An examination of the charge of the court and of the headnotes and opinions in the Cato and South cases will disclose that the court in the case at bar actually charged the law as laid down in those cases. But where it is stated in the South case that "the expression . . `any occupation' . . should be construed to mean the ordinary employment of the particular person insured, or such other employment, if any, approximating the same livelihood, . ." the court in the case at bar in his charge to the jury changed the words "approximating the same livelihood" to "approximately the same line of endeavor," and then, in elaborating to the jury the meaning of the charge just given, said: "So that, then the jury should determine . . whether . . such work that he could follow and make as much of a livelihood as the one that he was occupying at the time the thing happened." (Italics ours.) This elaboration by the court applied the wrong test of total disability, and had the effect of stressing and emphasizing the interpretation which the court placed on the words "approximately the same livelihood," and in effect told the jury that if the insured was only able to earn five cents less, or one cent less, per week, that they could find that there was a total disability. That this charge was error is apparent from reading the Cato case, where, at page 398, the Supreme Court said: "Total disability is the antithesis of partial disability. One is the opposite of the other. . . It follows as a necessary consequence that the insurer is not liable as for a total disability when the accident or disease has merely prevented the insured from doing as much in a day's work as before. Such lessened earning capacity may be a case of partial disability, but not a case of total disability."

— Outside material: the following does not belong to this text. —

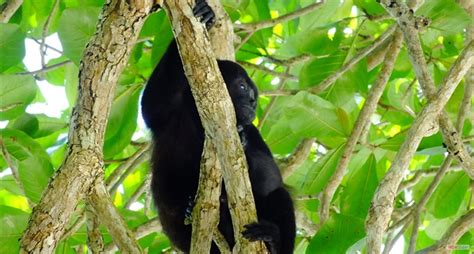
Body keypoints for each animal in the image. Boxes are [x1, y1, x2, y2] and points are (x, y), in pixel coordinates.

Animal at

Nor does it matter that the court correctly charged the law of total disability elsewhere in his charge. The erroneous charge was not withdrawn, nor was the jury instructed to disregard it. See case cited in Securities Investment Co. v. Jett, 59 Ga. App. 418 (1 S.E.2d 69).

The charge complained of was error, and the court erred in overruling the motion for new trial.

In view of the above ruling it becomes unnecessary to pass upon the other assignments of error.